What’s Cooking: Raspberry Chicken

What's Cooking

Raspberry Chicken

   Recipe By: Chef Lisa A. Heidelberg   

Cook Time: 15-18 mins

Serves: 4 servings

Ingredients

  • 4 boneless chicken breast approximately 5 oz each  
  • 1-3 tablespoon Buona Cucina Harissa Infused Oil
  • ½ cup chopped red onion or shallots
  • 1½ tsp Buona Cucina Za’atar seasoning 
  • 1 teaspoon kosher salt and fresh ground pepper
  • 4 (4-ounce) skinned, boned chicken breast halves or cutlets
  • 1/3 cup seedless raspberry preserves
  • 3 tablespoons Balsamic Vinegar
  • 1/4 teaspoon red pepper flakes (optional for a bigger punch of heat)

Instructions:

  • Combine  za’atar, and 1/2 teaspoon salt, 1/2 teaspoon pepper. 
  • Pound the chicken between 2 pieces of wax paper to even out the size, if necessary.
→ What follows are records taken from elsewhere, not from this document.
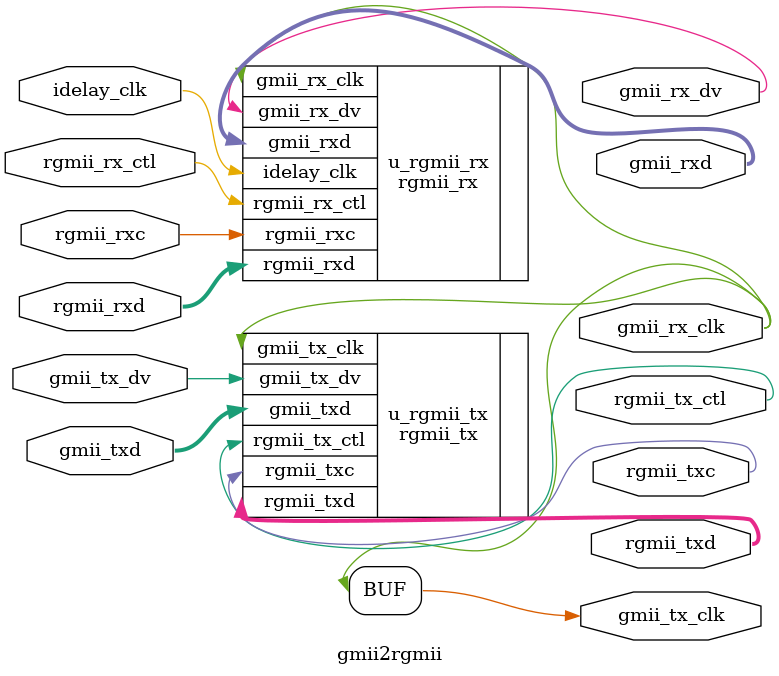
<source format=v>
/*--------------------------------------------------------------------------------------
    创建时间：2022/9/6 20:30
    器件: Xilinx xc7z020clg400-2
    模块名：gmii2rgmii
    所属工程：ethernet
    版本：V1.0
    
    介绍：
    使用xilinx原语，完成gmii接口和rgmii接口之间的转换
--------------------------------------------------------------------------------------*/
module gmii2rgmii(
    input              idelay_clk  , //IDELAY时钟
    //以太网GMII接口
    input              gmii_tx_dv  , //GMII发送数据使能信号
    input       [7:0]  gmii_txd    , //GMII发送数据          
    output             gmii_rx_clk , //GMII接收时钟
    output             gmii_rx_dv  , //GMII接收数据有效信号
    output      [7:0]  gmii_rxd    , //GMII接收数据
    output             gmii_tx_clk , //GMII发送时钟  
    //以太网RGMII接口   
    input              rgmii_rxc   , //RGMII接收时钟
    input              rgmii_rx_ctl, //RGMII接收数据控制信号
    input       [3:0]  rgmii_rxd   , //RGMII接收数据
    output             rgmii_txc   , //RGMII发送时钟    
    output             rgmii_tx_ctl, //RGMII发送数据控制信号
    output      [3:0]  rgmii_txd     //RGMII发送数据          
    );

parameter IDELAY_VALUE = 0;  //输入数据IO延时(如果为n,表示延时n*78ps) 

assign gmii_tx_clk = gmii_rx_clk;

rgmii_rx
    #(
     .IDELAY_VALUE  (IDELAY_VALUE)
     )
u_rgmii_rx
(
    .idelay_clk        (idelay_clk), //200Mhz时钟，IDELAY时钟
    
    //以太网RGMII接口
    .rgmii_rxc   (rgmii_rxc), //RGMII接收时钟
    .rgmii_rx_ctl(rgmii_rx_ctl), //RGMII接收数据控制信号
    .rgmii_rxd   (rgmii_rxd), //RGMII接收数据    

    //以太网GMII接口
    .gmii_rx_clk (gmii_rx_clk ), //GMII接收时钟 
    .gmii_rx_dv  (gmii_rx_dv  ), //GMII接收数据有效信号
    .gmii_rxd    (gmii_rxd    )  //GMII接收数据   
    );

rgmii_tx u_rgmii_tx(
    //GMII发送端口
    .gmii_tx_clk (gmii_tx_clk ), //GMII发送时钟    
    .gmii_tx_dv  (gmii_tx_dv  ), //GMII输出数据有效信号
    .gmii_txd    (gmii_txd    ), //GMII输出数据        
    
    //RGMII发送端口
    .rgmii_txc   (rgmii_txc   ), //RGMII发送数据时钟    
    .rgmii_tx_ctl(rgmii_tx_ctl), //RGMII输出数据有效信号
    .rgmii_txd   (rgmii_txd   )  //RGMII输出数据     
    );

endmodule
</source>
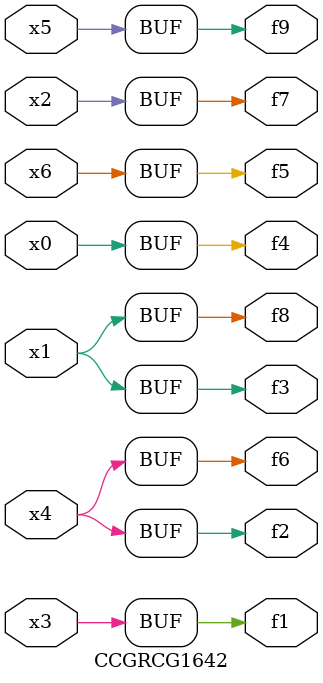
<source format=v>
module CCGRCG1642(
	input x0, x1, x2, x3, x4, x5, x6,
	output f1, f2, f3, f4, f5, f6, f7, f8, f9
);
	assign f1 = x3;
	assign f2 = x4;
	assign f3 = x1;
	assign f4 = x0;
	assign f5 = x6;
	assign f6 = x4;
	assign f7 = x2;
	assign f8 = x1;
	assign f9 = x5;
endmodule

</source>
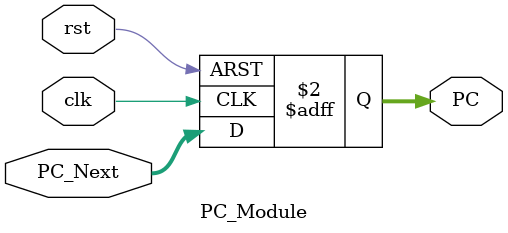
<source format=v>
module PC_Module(clk,rst,PC,PC_Next);
    input clk,rst;
    input [31:0]PC_Next;
    output [31:0]PC;
    reg [31:0]PC;


always @(posedge clk or posedge rst)
begin
    if(rst)
        PC <= 32'b0;
    else
        PC <= PC_Next;
end

endmodule

</source>
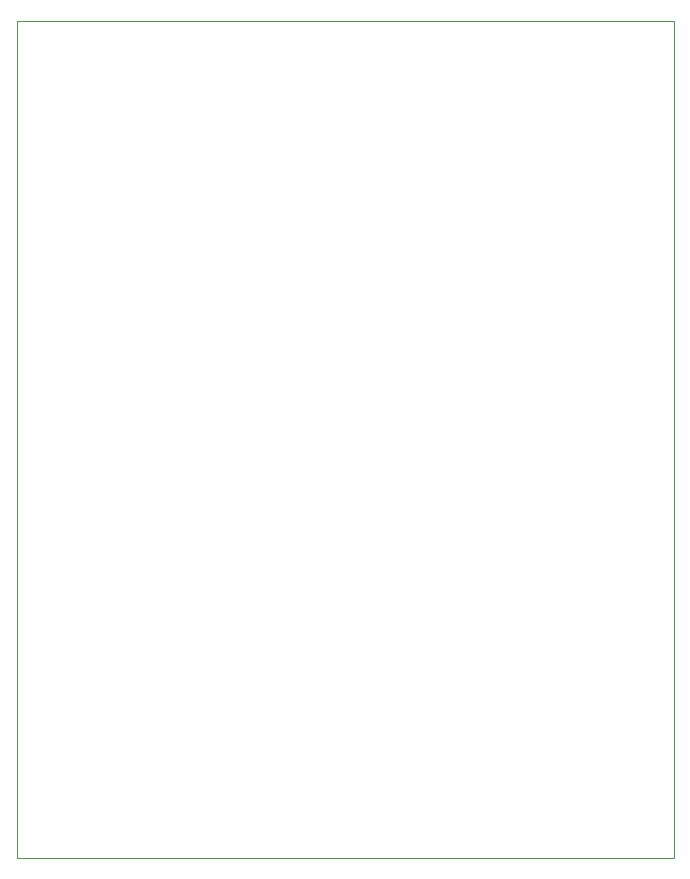
<source format=gbr>
%TF.GenerationSoftware,Altium Limited,Altium Designer,20.2.7 (254)*%
G04 Layer_Color=0*
%FSLAX26Y26*%
%MOIN*%
%TF.SameCoordinates,6B6101E1-C1E4-40C1-A6FF-A8A0D89029E3*%
%TF.FilePolarity,Positive*%
%TF.FileFunction,Profile,NP*%
%TF.Part,Single*%
G01*
G75*
%TA.AperFunction,Profile*%
%ADD51C,0.001000*%
D51*
X105000Y2165000D02*
X2295000Y2165000D01*
X2295000Y4955000D01*
X105000Y4954999D01*
X105000Y2165000D01*
%TF.MD5,3743cf659436919d2523b18543ddfecb*%
M02*

</source>
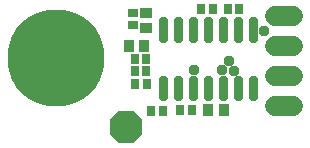
<source format=gbr>
G04 EAGLE Gerber RS-274X export*
G75*
%MOMM*%
%FSLAX34Y34*%
%LPD*%
%INSoldermask Top*%
%IPPOS*%
%AMOC8*
5,1,8,0,0,1.08239X$1,22.5*%
G01*
%ADD10C,0.506016*%
%ADD11R,0.803200X0.903200*%
%ADD12R,0.903200X0.803200*%
%ADD13R,0.903200X1.103200*%
%ADD14R,1.103200X0.903200*%
%ADD15C,1.727200*%
%ADD16P,2.982959X8X112.500000*%
%ADD17C,8.203200*%
%ADD18C,0.959600*%


D10*
X230086Y237586D02*
X230086Y220914D01*
X227114Y220914D01*
X227114Y237586D01*
X230086Y237586D01*
X230086Y225721D02*
X227114Y225721D01*
X227114Y230528D02*
X230086Y230528D01*
X230086Y235335D02*
X227114Y235335D01*
X242786Y237586D02*
X242786Y220914D01*
X239814Y220914D01*
X239814Y237586D01*
X242786Y237586D01*
X242786Y225721D02*
X239814Y225721D01*
X239814Y230528D02*
X242786Y230528D01*
X242786Y235335D02*
X239814Y235335D01*
X255486Y237586D02*
X255486Y220914D01*
X252514Y220914D01*
X252514Y237586D01*
X255486Y237586D01*
X255486Y225721D02*
X252514Y225721D01*
X252514Y230528D02*
X255486Y230528D01*
X255486Y235335D02*
X252514Y235335D01*
X268186Y237586D02*
X268186Y220914D01*
X265214Y220914D01*
X265214Y237586D01*
X268186Y237586D01*
X268186Y225721D02*
X265214Y225721D01*
X265214Y230528D02*
X268186Y230528D01*
X268186Y235335D02*
X265214Y235335D01*
X280886Y237586D02*
X280886Y220914D01*
X277914Y220914D01*
X277914Y237586D01*
X280886Y237586D01*
X280886Y225721D02*
X277914Y225721D01*
X277914Y230528D02*
X280886Y230528D01*
X280886Y235335D02*
X277914Y235335D01*
X293586Y237586D02*
X293586Y220914D01*
X290614Y220914D01*
X290614Y237586D01*
X293586Y237586D01*
X293586Y225721D02*
X290614Y225721D01*
X290614Y230528D02*
X293586Y230528D01*
X293586Y235335D02*
X290614Y235335D01*
X306286Y237586D02*
X306286Y220914D01*
X303314Y220914D01*
X303314Y237586D01*
X306286Y237586D01*
X306286Y225721D02*
X303314Y225721D01*
X303314Y230528D02*
X306286Y230528D01*
X306286Y235335D02*
X303314Y235335D01*
X306286Y270414D02*
X306286Y287086D01*
X306286Y270414D02*
X303314Y270414D01*
X303314Y287086D01*
X306286Y287086D01*
X306286Y275221D02*
X303314Y275221D01*
X303314Y280028D02*
X306286Y280028D01*
X306286Y284835D02*
X303314Y284835D01*
X293586Y287086D02*
X293586Y270414D01*
X290614Y270414D01*
X290614Y287086D01*
X293586Y287086D01*
X293586Y275221D02*
X290614Y275221D01*
X290614Y280028D02*
X293586Y280028D01*
X293586Y284835D02*
X290614Y284835D01*
X280886Y287086D02*
X280886Y270414D01*
X277914Y270414D01*
X277914Y287086D01*
X280886Y287086D01*
X280886Y275221D02*
X277914Y275221D01*
X277914Y280028D02*
X280886Y280028D01*
X280886Y284835D02*
X277914Y284835D01*
X268186Y287086D02*
X268186Y270414D01*
X265214Y270414D01*
X265214Y287086D01*
X268186Y287086D01*
X268186Y275221D02*
X265214Y275221D01*
X265214Y280028D02*
X268186Y280028D01*
X268186Y284835D02*
X265214Y284835D01*
X255486Y287086D02*
X255486Y270414D01*
X252514Y270414D01*
X252514Y287086D01*
X255486Y287086D01*
X255486Y275221D02*
X252514Y275221D01*
X252514Y280028D02*
X255486Y280028D01*
X255486Y284835D02*
X252514Y284835D01*
X242786Y287086D02*
X242786Y270414D01*
X239814Y270414D01*
X239814Y287086D01*
X242786Y287086D01*
X242786Y275221D02*
X239814Y275221D01*
X239814Y280028D02*
X242786Y280028D01*
X242786Y284835D02*
X239814Y284835D01*
X230086Y287086D02*
X230086Y270414D01*
X227114Y270414D01*
X227114Y287086D01*
X230086Y287086D01*
X230086Y275221D02*
X227114Y275221D01*
X227114Y280028D02*
X230086Y280028D01*
X230086Y284835D02*
X227114Y284835D01*
D11*
X214296Y233426D03*
X204296Y233426D03*
X252650Y210820D03*
X242650Y210820D03*
X228266Y210566D03*
X218266Y210566D03*
X204042Y244094D03*
X214042Y244094D03*
X282782Y296926D03*
X292782Y296926D03*
X260430Y296672D03*
X270430Y296672D03*
X214042Y254508D03*
X204042Y254508D03*
D12*
X202438Y293036D03*
X202438Y283036D03*
D13*
X199240Y265684D03*
X212240Y265684D03*
D14*
X213868Y293520D03*
X213868Y280520D03*
D13*
X279550Y210820D03*
X266550Y210820D03*
D15*
X322580Y290830D02*
X337820Y290830D01*
X337820Y265430D02*
X322580Y265430D01*
X322580Y240030D02*
X337820Y240030D01*
X337820Y214630D02*
X322580Y214630D01*
D16*
X197104Y196850D03*
D17*
X137414Y255524D03*
D18*
X288290Y244122D03*
X313445Y278142D03*
X254000Y245110D03*
X278130Y245110D03*
X283972Y252222D03*
M02*

</source>
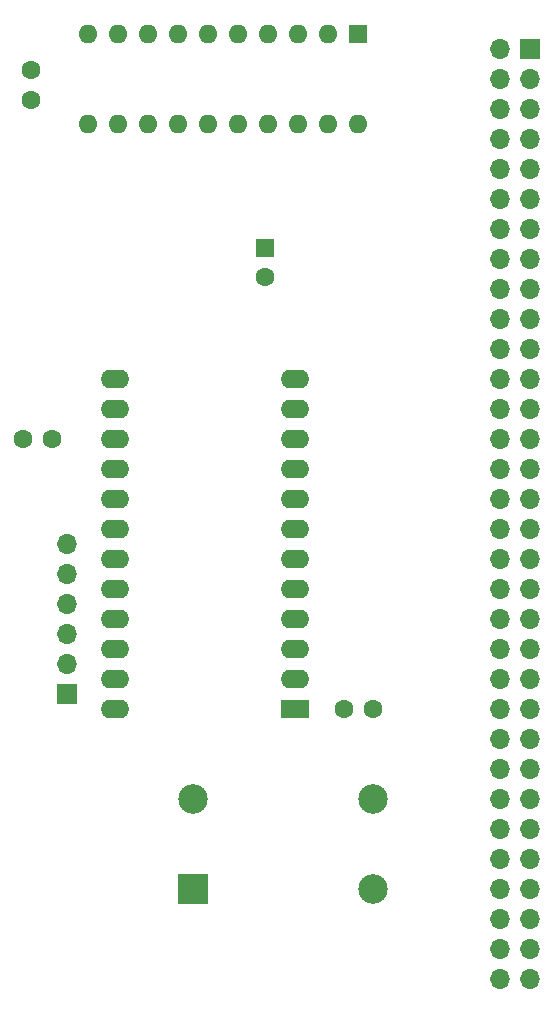
<source format=gts>
G04 #@! TF.GenerationSoftware,KiCad,Pcbnew,8.0.4*
G04 #@! TF.CreationDate,2024-09-11T13:37:03-04:00*
G04 #@! TF.ProjectId,LB-68B50-02,4c422d36-3842-4353-902d-30322e6b6963,2*
G04 #@! TF.SameCoordinates,Original*
G04 #@! TF.FileFunction,Soldermask,Top*
G04 #@! TF.FilePolarity,Negative*
%FSLAX46Y46*%
G04 Gerber Fmt 4.6, Leading zero omitted, Abs format (unit mm)*
G04 Created by KiCad (PCBNEW 8.0.4) date 2024-09-11 13:37:03*
%MOMM*%
%LPD*%
G01*
G04 APERTURE LIST*
%ADD10R,1.600000X1.600000*%
%ADD11C,1.600000*%
%ADD12R,1.700000X1.700000*%
%ADD13O,1.700000X1.700000*%
%ADD14R,2.400000X1.600000*%
%ADD15O,2.400000X1.600000*%
%ADD16O,1.600000X1.600000*%
%ADD17R,2.500000X2.500000*%
%ADD18C,2.500000*%
G04 APERTURE END LIST*
D10*
X157480000Y-71438888D03*
D11*
X157480000Y-73938888D03*
D12*
X179890000Y-54615000D03*
D13*
X177350000Y-54615000D03*
X179890000Y-57155000D03*
X177350000Y-57155000D03*
X179890000Y-59695000D03*
X177350000Y-59695000D03*
X179890000Y-62235000D03*
X177350000Y-62235000D03*
X179890000Y-64775000D03*
X177350000Y-64775000D03*
X179890000Y-67315000D03*
X177350000Y-67315000D03*
X179890000Y-69855000D03*
X177350000Y-69855000D03*
X179890000Y-72395000D03*
X177350000Y-72395000D03*
X179890000Y-74935000D03*
X177350000Y-74935000D03*
X179890000Y-77475000D03*
X177350000Y-77475000D03*
X179890000Y-80015000D03*
X177350000Y-80015000D03*
X179890000Y-82555000D03*
X177350000Y-82555000D03*
X179890000Y-85095000D03*
X177350000Y-85095000D03*
X179890000Y-87635000D03*
X177350000Y-87635000D03*
X179890000Y-90175000D03*
X177350000Y-90175000D03*
X179890000Y-92715000D03*
X177350000Y-92715000D03*
X179890000Y-95255000D03*
X177350000Y-95255000D03*
X179890000Y-97795000D03*
X177350000Y-97795000D03*
X179890000Y-100335000D03*
X177350000Y-100335000D03*
X179890000Y-102875000D03*
X177350000Y-102875000D03*
X179890000Y-105415000D03*
X177350000Y-105415000D03*
X179890000Y-107955000D03*
X177350000Y-107955000D03*
X179890000Y-110495000D03*
X177350000Y-110495000D03*
X179890000Y-113035000D03*
X177350000Y-113035000D03*
X179890000Y-115575000D03*
X177350000Y-115575000D03*
X179890000Y-118115000D03*
X177350000Y-118115000D03*
X179890000Y-120655000D03*
X177350000Y-120655000D03*
X179890000Y-123195000D03*
X177350000Y-123195000D03*
X179890000Y-125735000D03*
X177350000Y-125735000D03*
X179890000Y-128275000D03*
X177350000Y-128275000D03*
X179890000Y-130815000D03*
X177350000Y-130815000D03*
X179890000Y-133355000D03*
X177350000Y-133355000D03*
D14*
X160000000Y-110495000D03*
D15*
X160000000Y-107955000D03*
X160000000Y-105415000D03*
X160000000Y-102875000D03*
X160000000Y-100335000D03*
X160000000Y-97795000D03*
X160000000Y-95255000D03*
X160000000Y-92715000D03*
X160000000Y-90175000D03*
X160000000Y-87635000D03*
X160000000Y-85095000D03*
X160000000Y-82555000D03*
X144760000Y-82555000D03*
X144760000Y-85095000D03*
X144760000Y-87635000D03*
X144760000Y-90175000D03*
X144760000Y-92715000D03*
X144760000Y-95255000D03*
X144760000Y-97795000D03*
X144760000Y-100335000D03*
X144760000Y-102875000D03*
X144760000Y-105415000D03*
X144760000Y-107955000D03*
X144760000Y-110495000D03*
D10*
X165354000Y-53340000D03*
D16*
X162814000Y-53340000D03*
X160274000Y-53340000D03*
X157734000Y-53340000D03*
X155194000Y-53340000D03*
X152654000Y-53340000D03*
X150114000Y-53340000D03*
X147574000Y-53340000D03*
X145034000Y-53340000D03*
X142494000Y-53340000D03*
X142494000Y-60960000D03*
X145034000Y-60960000D03*
X147574000Y-60960000D03*
X150114000Y-60960000D03*
X152654000Y-60960000D03*
X155194000Y-60960000D03*
X157734000Y-60960000D03*
X160274000Y-60960000D03*
X162814000Y-60960000D03*
X165354000Y-60960000D03*
D11*
X164124000Y-110490000D03*
X166624000Y-110490000D03*
X139426000Y-87630000D03*
X136926000Y-87630000D03*
D12*
X140716000Y-109220000D03*
D13*
X140716000Y-106680000D03*
X140716000Y-104140000D03*
X140716000Y-101600000D03*
X140716000Y-99060000D03*
X140716000Y-96520000D03*
D17*
X151384000Y-125730000D03*
D18*
X166624000Y-125730000D03*
X166624000Y-118110000D03*
X151384000Y-118110000D03*
D11*
X137668000Y-58908000D03*
X137668000Y-56408000D03*
M02*

</source>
Sprinkle the seasoning over chicken and set aside.
  • Chop onions or shallots and set aside. 
  • Heat oil in a large nonstick skillet over medium-high heat until hot.
  • Add chicken to skillet; sauté 4-5 minutes on each side until done. Do not overcook. Remove chicken from skillet; keep warm.
  • Reduce heat to medium, add onions and sauté 6-8 minutes until soft, picking up the bits from the pan.
  • Add the vinegar, preserves, remaining salt, and pepper, stirring constantly until the preserves melt and has slightly thickened, 5 minutes. Stir periodically so it does not burn. 
  • Return chicken to pan, turning to coat.
  • Cook 5 min longer spooning raspberry sauce over chicken until the sauce thickens and coats the chicken.
  • Adjust seasoning if necessary. Remove chicken to platter and spoon the glaze over the chicken. Enjoy!